- [RECORDS FOR THIS EXERCISE]:
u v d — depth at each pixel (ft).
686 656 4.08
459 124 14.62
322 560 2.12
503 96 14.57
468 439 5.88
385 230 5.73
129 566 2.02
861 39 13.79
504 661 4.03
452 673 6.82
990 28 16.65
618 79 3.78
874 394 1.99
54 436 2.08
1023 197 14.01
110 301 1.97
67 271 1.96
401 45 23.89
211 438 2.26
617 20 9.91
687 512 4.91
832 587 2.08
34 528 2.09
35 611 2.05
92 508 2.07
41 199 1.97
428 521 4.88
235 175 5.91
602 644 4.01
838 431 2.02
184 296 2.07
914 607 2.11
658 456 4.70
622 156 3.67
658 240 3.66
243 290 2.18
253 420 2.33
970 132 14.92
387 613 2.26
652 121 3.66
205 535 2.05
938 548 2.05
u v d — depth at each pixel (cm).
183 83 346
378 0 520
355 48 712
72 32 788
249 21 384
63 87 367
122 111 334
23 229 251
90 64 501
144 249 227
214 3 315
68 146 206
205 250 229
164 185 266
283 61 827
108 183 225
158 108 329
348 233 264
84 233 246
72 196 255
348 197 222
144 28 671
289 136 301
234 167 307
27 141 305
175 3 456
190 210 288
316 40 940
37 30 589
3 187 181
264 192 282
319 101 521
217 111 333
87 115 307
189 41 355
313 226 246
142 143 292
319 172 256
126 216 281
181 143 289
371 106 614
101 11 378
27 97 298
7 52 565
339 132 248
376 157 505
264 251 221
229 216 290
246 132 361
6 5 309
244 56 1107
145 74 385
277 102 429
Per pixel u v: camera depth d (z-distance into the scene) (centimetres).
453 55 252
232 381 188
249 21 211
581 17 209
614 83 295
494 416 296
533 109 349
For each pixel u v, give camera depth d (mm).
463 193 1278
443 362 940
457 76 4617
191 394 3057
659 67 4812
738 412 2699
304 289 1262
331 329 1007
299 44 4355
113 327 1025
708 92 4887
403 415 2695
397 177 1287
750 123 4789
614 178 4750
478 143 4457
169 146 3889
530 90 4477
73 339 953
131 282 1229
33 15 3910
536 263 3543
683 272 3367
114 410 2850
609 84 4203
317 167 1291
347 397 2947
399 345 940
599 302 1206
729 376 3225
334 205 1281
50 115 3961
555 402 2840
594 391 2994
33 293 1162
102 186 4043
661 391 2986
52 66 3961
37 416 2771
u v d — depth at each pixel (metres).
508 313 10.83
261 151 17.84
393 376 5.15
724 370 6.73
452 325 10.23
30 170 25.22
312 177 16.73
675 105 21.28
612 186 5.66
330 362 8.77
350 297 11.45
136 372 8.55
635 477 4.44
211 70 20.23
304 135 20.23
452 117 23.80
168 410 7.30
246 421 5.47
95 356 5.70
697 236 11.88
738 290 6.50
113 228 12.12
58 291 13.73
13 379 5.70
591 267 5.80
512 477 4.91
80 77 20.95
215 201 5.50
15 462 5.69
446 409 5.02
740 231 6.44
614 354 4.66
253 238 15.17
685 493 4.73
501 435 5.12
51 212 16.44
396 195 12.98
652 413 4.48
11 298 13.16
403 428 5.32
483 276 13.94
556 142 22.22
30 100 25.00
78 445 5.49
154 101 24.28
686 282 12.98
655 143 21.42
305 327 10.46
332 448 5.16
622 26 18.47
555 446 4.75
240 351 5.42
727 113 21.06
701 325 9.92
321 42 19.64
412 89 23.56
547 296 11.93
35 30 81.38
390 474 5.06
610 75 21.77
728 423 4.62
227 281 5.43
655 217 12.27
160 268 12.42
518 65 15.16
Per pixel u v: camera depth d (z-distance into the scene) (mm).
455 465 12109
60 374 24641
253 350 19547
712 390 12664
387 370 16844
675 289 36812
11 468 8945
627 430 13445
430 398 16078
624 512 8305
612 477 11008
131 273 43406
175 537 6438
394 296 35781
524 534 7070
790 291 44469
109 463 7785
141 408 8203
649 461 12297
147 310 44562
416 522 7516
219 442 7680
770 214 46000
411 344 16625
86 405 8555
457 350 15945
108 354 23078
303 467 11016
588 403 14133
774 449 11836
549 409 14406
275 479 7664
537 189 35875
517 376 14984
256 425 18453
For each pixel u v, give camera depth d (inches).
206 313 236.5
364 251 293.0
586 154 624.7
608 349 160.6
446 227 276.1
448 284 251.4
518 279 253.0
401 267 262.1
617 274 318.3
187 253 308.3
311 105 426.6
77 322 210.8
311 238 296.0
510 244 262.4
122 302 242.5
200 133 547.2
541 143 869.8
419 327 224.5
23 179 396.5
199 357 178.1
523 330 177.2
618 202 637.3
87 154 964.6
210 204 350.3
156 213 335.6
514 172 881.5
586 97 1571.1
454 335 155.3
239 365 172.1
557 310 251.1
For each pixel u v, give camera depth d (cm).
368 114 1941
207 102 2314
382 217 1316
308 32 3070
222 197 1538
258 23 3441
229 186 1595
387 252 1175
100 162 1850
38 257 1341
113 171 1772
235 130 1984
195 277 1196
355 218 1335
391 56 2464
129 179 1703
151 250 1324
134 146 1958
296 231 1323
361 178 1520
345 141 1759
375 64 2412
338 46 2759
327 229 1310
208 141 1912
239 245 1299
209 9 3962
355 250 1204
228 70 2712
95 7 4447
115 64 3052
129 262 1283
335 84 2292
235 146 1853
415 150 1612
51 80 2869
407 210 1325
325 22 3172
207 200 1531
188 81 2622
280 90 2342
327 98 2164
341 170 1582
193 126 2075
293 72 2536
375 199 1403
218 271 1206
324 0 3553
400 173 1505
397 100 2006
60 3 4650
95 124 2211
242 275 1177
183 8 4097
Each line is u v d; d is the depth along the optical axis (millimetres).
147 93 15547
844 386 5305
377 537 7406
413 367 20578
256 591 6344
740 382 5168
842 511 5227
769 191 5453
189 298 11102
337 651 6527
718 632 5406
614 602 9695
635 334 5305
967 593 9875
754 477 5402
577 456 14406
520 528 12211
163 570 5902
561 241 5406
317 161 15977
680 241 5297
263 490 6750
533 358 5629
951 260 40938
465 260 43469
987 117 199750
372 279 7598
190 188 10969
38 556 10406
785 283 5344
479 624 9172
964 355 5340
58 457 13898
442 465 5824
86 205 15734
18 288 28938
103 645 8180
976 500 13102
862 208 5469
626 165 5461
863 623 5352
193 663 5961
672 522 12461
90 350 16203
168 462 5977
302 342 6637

- [TASK REQUIREMENTS]:
Within the material above, copy exactly the lines from the line that holds "738 412 2699" up to and including the line that holds "452 117 23.80".

- [OUTPUT FOR THIS TASK]:
738 412 2699
304 289 1262
331 329 1007
299 44 4355
113 327 1025
708 92 4887
403 415 2695
397 177 1287
750 123 4789
614 178 4750
478 143 4457
169 146 3889
530 90 4477
73 339 953
131 282 1229
33 15 3910
536 263 3543
683 272 3367
114 410 2850
609 84 4203
317 167 1291
347 397 2947
399 345 940
599 302 1206
729 376 3225
334 205 1281
50 115 3961
555 402 2840
594 391 2994
33 293 1162
102 186 4043
661 391 2986
52 66 3961
37 416 2771
u v d — depth at each pixel (metres).
508 313 10.83
261 151 17.84
393 376 5.15
724 370 6.73
452 325 10.23
30 170 25.22
312 177 16.73
675 105 21.28
612 186 5.66
330 362 8.77
350 297 11.45
136 372 8.55
635 477 4.44
211 70 20.23
304 135 20.23
452 117 23.80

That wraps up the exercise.